THE RECENT ANNUAL GLAS-
GOW SCHOOL OF ART CLUB
EXHIBITION.

Again the Club which derives its name from
the Glasgow School of Art has filled the spacious
galleries of the Royal Institute of the Fine
Arts in Sauchiehall Street with its annual show;
and this year the occasion had been looked
forward to with some renewal of interest and lively
anticipation on the part of the annual critic, born of
the knowledge that some first-fruits might be con-
fidently expected to result from the change of
organisation. This year, also for the first time in
its history, the school, and the Club as a part of
the organisation of the school, exhibited together ;
and thus a complete cycle of the work of the
school for twelve months was made possible.
The change of official administration took place
some eighteen months ago, when the school was
handed over to the Scottish Office, and thereby
made independent of the Board of Education.
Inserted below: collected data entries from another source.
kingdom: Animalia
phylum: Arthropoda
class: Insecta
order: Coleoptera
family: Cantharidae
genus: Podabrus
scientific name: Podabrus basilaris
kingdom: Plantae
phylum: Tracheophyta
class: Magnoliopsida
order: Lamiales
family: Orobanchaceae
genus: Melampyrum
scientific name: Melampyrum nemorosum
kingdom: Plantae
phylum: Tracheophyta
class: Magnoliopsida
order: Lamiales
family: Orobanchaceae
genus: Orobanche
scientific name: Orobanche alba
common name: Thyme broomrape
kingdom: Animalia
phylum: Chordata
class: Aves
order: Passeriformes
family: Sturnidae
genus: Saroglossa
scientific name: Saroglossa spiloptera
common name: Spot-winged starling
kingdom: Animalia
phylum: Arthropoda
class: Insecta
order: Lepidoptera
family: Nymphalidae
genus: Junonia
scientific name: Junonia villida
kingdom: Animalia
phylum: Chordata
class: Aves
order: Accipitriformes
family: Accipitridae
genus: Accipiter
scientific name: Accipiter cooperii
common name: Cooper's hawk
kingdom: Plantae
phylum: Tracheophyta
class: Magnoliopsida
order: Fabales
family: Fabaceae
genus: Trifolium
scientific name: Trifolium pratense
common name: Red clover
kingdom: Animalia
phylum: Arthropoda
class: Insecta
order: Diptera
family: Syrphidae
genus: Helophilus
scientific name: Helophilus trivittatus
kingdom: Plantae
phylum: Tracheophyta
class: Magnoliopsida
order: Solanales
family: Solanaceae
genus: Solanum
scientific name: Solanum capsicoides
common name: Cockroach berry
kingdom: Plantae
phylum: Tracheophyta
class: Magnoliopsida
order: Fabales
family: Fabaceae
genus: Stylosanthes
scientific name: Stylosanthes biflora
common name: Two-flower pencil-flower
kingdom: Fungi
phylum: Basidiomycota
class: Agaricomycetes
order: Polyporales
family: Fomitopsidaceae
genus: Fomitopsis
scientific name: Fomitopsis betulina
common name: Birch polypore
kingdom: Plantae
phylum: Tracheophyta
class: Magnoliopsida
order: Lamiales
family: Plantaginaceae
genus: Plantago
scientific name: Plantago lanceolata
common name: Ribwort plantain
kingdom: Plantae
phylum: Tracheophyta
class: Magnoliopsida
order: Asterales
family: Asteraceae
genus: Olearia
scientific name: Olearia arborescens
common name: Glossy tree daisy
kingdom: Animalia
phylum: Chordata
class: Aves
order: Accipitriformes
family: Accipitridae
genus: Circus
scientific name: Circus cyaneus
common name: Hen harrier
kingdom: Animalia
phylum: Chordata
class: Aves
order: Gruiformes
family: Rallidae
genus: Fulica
National competition, grants, red tape and other
complicated legislative machinery, which it is not
too much to say has retarded art education, with
its foolish restrictions and its cut-and-dried rules—
methods such as these, that take no account of
personality, might be in keeping with a purely
scientific school; but in art, especially in design,
personality and individual feeling are the
chief things, and yet how often we see students
prematurely strangled with red tape, and the free ex-
pression of their ideas checked by a dull, mechanical
routine, prescribed by those who fail to see that
it is the letter only which is teachable, and that too
great insistence upon the letter kills the spirit.

If students are fed on Italian arabesques or
Gothic diapers, on dead, fossilised patterns, who
can wonder if little vitality is found in their work ?
Nothing is denied to well-directed labour; nothing
is to be obtained without it, yet industry alone
can only produce mediocrity, and mediocrity in art
is not worth the trouble of industry. The only
tendency of these methods here commented upon
seems to be to lure those students to persevere who
have no chance of succeeding, and to deter those
who have a chance from benefiting from the strong
bent and impulse of their natural powers.